He was only dimly aware that it had something to do with that mysterious quality his soul had of being pounced upon by inanimate objects, mere things, as though by a hundred silent, questioning eyes.
So Törless sat very still, rigid, forever glancing across towards Basini, entirely engrossed in the mad whirl within him. And again and again a single question arose: What is that special quality that I have? As time passed he could no longer see Basini, nor the hot, glowing lamps, nor did he feel the animal warmth all around, nor the humming roar that rises from a crowd of people, even if they are only whispering. Like a hot, darkly glowing mass it all emitted an undifferentiated vibration in a circle around him. Only in his ears did he feel a burning sensation, and an icy cold in his fingertips. He was in that state more of mental than of physical fever which he so loved. That atmosphere grew more and more intense, mingled with impulses of tenderness. In the past, when he was in that state, he had liked to devote himself to memories. And that same languid warmth awoke in him now. There it was: a memory ... He had been travelling ... in a little Italian town ... he was staying with his parents in an inn not far from the theatre. Every evening they performed the same opera in that town, and every evening he heard every word, every note wafting across to him. He did not know the language. And yet each evening he sat by the open window and listened. In this way he fell in love with one of the actresses, although he had never seen her. The theatre had never again moved him as it did in those days; he felt the passion in the melodies like the wing beats of great dark birds, as though he could follow the lines that their flight drew in his soul. What he heard were no longer human passions, no, these were passions that had escaped from human beings, as though from cramped and ordinary cages. In his excitement he could never think of the people over there who were - invisibly - acting out his passions; whenever he tried to imagine them, at that moment dark flames shot up before his eyes, or unimaginably gigantic dimensions appeared before him, just as in darkness human bodies grow and human eyes gleam like the reflections of the deepest wells. In those days he had loved those dark flames, those eyes in the dark, those dark wing beats, he had loved them under the name of that actress of whom he knew nothing.

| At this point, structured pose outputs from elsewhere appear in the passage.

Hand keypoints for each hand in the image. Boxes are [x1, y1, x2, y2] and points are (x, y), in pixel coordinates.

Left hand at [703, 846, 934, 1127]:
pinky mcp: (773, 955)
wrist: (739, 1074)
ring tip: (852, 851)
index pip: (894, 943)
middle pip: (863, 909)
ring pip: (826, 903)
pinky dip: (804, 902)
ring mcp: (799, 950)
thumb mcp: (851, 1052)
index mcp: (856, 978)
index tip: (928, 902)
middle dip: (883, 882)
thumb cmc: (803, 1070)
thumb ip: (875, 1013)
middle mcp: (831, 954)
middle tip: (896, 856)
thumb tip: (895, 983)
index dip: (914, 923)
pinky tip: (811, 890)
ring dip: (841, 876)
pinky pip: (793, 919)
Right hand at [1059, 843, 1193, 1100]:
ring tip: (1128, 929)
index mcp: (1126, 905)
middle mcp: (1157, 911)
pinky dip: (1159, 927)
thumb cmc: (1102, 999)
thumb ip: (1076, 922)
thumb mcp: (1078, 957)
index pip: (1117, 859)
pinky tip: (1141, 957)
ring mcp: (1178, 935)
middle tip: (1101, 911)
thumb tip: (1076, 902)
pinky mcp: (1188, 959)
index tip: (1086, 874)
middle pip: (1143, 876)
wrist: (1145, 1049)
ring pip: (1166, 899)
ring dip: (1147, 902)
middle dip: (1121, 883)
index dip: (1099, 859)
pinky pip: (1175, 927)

And who had written the opera? He had no idea. Perhaps it was based on a trite, sentimental love story. Had its creator ever felt that the music would transform it into something else?

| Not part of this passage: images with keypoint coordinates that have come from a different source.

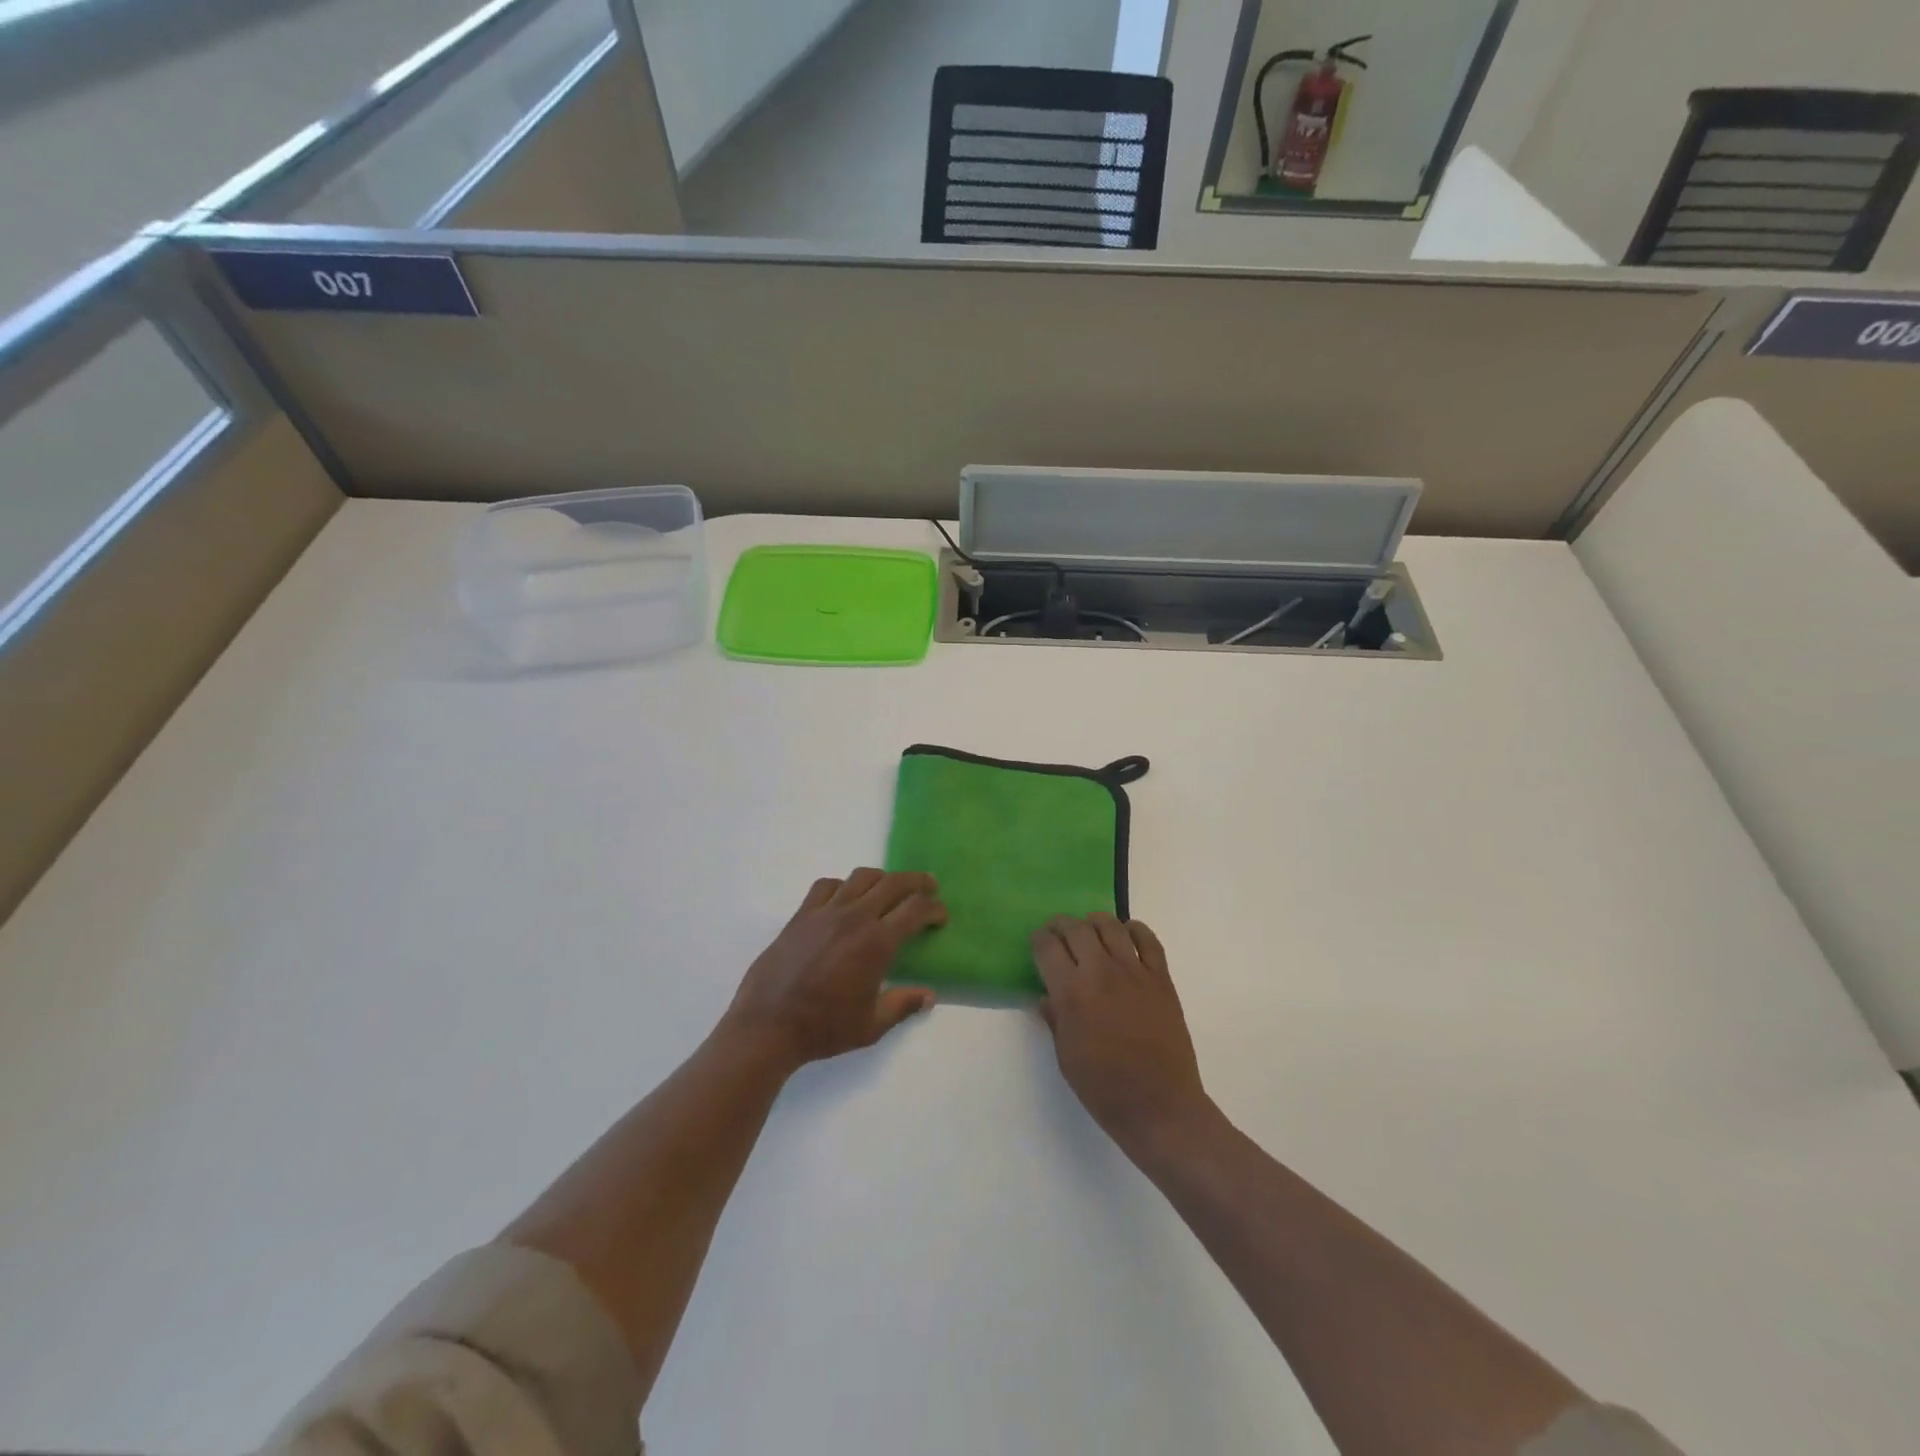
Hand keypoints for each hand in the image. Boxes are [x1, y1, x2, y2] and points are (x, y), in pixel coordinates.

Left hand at [723, 870, 944, 1069]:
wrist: (767, 1026)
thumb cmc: (824, 1028)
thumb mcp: (871, 1026)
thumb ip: (903, 1005)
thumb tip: (930, 996)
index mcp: (877, 942)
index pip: (915, 909)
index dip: (934, 908)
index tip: (941, 915)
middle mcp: (854, 918)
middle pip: (893, 883)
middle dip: (916, 881)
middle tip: (929, 886)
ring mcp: (825, 912)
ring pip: (861, 877)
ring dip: (882, 878)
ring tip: (889, 889)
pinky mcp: (801, 915)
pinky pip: (826, 886)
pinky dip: (843, 886)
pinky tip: (846, 899)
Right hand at [1032, 914, 1212, 1151]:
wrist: (1159, 1106)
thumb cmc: (1104, 1088)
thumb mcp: (1065, 1057)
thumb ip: (1055, 1019)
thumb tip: (1047, 996)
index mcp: (1071, 993)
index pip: (1047, 947)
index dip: (1038, 940)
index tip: (1037, 943)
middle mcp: (1100, 973)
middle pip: (1076, 929)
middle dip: (1061, 925)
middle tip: (1058, 932)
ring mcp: (1134, 972)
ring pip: (1110, 926)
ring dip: (1095, 922)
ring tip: (1090, 929)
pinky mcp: (1161, 978)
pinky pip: (1148, 940)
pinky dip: (1134, 929)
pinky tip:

One thought concentrated Törless’s whole body. Are adults like that, too? Is the world like that? Is it a universal law that there is something within us that is stronger, bigger, more beautiful, more passionate, darker than we are ourselves? Something over which we are so powerless that we can only aimlessly scatter a thousand seeds until suddenly one of them sprouts forth like a dark flame that finally towers over us? ... And every nerve in his body quivered with the impatient answer: Yes.

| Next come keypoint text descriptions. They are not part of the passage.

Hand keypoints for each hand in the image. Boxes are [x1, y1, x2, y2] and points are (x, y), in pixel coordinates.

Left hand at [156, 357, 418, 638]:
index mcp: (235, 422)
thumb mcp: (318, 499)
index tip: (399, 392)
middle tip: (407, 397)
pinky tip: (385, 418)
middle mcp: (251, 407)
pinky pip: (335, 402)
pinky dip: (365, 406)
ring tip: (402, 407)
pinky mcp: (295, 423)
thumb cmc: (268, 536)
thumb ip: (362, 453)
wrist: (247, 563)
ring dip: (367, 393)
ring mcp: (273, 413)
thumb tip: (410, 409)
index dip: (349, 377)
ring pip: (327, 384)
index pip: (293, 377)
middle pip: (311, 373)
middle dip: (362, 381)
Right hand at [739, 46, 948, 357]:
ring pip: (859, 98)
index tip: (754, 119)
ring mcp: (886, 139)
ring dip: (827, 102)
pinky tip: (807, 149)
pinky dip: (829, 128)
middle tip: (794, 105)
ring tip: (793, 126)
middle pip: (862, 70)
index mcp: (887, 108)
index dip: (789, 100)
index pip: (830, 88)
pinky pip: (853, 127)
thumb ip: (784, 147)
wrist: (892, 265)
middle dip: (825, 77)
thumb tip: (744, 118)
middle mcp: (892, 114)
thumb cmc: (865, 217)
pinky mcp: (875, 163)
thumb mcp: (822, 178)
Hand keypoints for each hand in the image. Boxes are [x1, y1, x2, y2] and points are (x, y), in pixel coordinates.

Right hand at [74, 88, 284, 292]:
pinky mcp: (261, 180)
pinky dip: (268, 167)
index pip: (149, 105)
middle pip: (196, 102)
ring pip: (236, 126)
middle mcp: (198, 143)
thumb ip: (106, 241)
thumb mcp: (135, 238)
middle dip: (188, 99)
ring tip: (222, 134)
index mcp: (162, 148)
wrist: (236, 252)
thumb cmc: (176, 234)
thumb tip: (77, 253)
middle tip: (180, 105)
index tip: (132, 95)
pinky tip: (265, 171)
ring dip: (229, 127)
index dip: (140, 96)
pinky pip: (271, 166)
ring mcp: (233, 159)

Törless looked around, eyes gleaming. The lamps, the warmth, the light, the industrious boys were still there. But in the midst of all this he felt as though he had been chosen. He felt like a saint who has heavenly visions — because he knew nothing of the intuition of the great artists.
Hurriedly, with the speed of fear, he reached for his pen and jotted down a few lines about his discovery; once again, something like a light seemed to burst forth within him - then an ash-grey rain broke over his eyes, and the brilliance within his spirit was extinguished.
But the episode with Kant was by now almost entirely over and done with. By day Törless no longer gave it a thought; he was too vividly convinced that he himself was close to solving his riddles to give a thought to how anyone else might go about it. Since the previous evening he had felt as though the handle to the door into that further place had been in his hand, and had slipped away from him once more. But having seen that he must do without the help of philosophy books, and having no real trust in them, he had no idea how he would be able to clutch that handle once again.